The foam cell hub (simplified). A model for disease development in ATH; similar processes are argued to operate in AD. Only key pathways are depicted. Challenge by infection or proinflammatory agents leads to induction of IFN signaling (*; both IFN-α and IFN-γ. For the specific pathways involved see [257,309] and references therein), upregulation of macrophage CH25H gene expression, and catalytic conversion of part of the cellular cholesterol pool to 25OHC. Acutely, this molecule exerts anti-pathogen effects via an unknown receptor. On chronic inflammatory exposure, hydroxylated cholesterols accumulate, are removed to insoluble intracellular inclusions by ACAT-mediated esterification (allosterically modulated by oxysterols, a), thereby leading to foam cell formation and overt disease. Oxidation by APP/Aβ may divert or enhance this process. APOE and ABCA1 are shown at the periphery to emphasize their role in export.
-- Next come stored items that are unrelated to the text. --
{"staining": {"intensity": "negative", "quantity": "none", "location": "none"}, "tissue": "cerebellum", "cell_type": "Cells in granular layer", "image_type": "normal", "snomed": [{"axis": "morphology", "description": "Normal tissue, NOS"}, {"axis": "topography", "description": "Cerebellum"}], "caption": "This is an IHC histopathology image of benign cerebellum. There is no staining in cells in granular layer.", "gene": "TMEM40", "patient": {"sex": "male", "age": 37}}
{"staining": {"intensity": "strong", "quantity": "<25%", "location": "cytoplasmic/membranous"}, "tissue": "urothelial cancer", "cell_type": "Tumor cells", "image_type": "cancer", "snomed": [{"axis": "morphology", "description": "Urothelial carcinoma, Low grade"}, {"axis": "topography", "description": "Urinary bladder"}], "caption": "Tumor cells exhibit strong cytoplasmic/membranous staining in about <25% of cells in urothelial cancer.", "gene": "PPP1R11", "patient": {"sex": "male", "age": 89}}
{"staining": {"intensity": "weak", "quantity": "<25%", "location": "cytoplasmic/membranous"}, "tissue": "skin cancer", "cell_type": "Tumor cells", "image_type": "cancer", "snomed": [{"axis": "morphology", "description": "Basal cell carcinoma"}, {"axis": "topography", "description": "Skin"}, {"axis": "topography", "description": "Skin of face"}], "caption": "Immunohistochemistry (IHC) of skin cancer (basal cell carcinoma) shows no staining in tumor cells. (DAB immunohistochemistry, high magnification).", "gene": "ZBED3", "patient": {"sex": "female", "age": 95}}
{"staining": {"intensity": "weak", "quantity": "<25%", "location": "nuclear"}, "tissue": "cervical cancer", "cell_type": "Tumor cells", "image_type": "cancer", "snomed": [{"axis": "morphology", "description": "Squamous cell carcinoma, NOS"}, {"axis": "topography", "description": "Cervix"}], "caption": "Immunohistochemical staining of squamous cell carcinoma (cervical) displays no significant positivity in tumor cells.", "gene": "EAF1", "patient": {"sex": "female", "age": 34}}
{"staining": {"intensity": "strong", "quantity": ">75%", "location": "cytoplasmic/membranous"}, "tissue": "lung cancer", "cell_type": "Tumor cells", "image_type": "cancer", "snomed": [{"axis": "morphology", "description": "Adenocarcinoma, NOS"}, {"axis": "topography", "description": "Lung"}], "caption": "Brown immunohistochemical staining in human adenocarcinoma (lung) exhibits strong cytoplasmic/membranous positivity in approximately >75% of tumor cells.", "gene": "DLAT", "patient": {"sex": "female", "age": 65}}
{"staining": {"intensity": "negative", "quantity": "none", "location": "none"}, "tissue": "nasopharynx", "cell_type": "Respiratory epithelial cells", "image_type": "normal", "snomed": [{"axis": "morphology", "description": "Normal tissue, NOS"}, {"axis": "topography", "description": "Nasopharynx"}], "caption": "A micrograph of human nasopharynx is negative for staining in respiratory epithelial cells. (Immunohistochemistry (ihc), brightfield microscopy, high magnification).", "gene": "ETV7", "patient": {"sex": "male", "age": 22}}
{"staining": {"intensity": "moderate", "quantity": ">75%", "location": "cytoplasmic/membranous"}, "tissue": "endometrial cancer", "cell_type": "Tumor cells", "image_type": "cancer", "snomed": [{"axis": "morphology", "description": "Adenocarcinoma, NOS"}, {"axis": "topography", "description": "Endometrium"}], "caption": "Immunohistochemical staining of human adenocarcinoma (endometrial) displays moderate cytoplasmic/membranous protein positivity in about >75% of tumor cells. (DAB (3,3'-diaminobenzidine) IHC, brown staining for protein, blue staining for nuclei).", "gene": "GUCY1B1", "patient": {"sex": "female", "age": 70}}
Other key components from Table 1 (not shown in the figure) include LDLR, a trans-cellular receptor for cholesterol mobilization, and CLU, a protein with diverse functions in complement-mediated cell lysis, apoptosis, and lipid transport. Abbreviations: ABCA1, ATP-binding cassette, sub-family A (ABC1), member 1 (cholesterol efflux protein); ACAT, acyl-CoA cholesterol acyltransferase (also known as SOAT); APOE, apolipoprotein E; APP, amyloid-β (A4) precursor protein (Alzheimer precursor protein); CH25H, cholesterol 25-hydroxylase; CLU, clusterin (apolipoprotein J; complement cytolysis inhibitor); CYP27, cytochrome P450 27A1 (sterol 27-hydroxylase); CYP46, cytochrome P450 46A1 [cholesterol 24(S)-hydroxylase]; CYP7B1, cytochrome P450 7B1 (sterol and steroid 7α hydroxylase); EBI2, Epstein–Barr virus (EBV)-induced G protein-coupled receptor 2, IFN, interferon; LPS, lipopolysaccharide; LDLR, low-density lipoprotein receptor; LXR, liver X receptor; 25OHC, 25-hydroxycholesterol.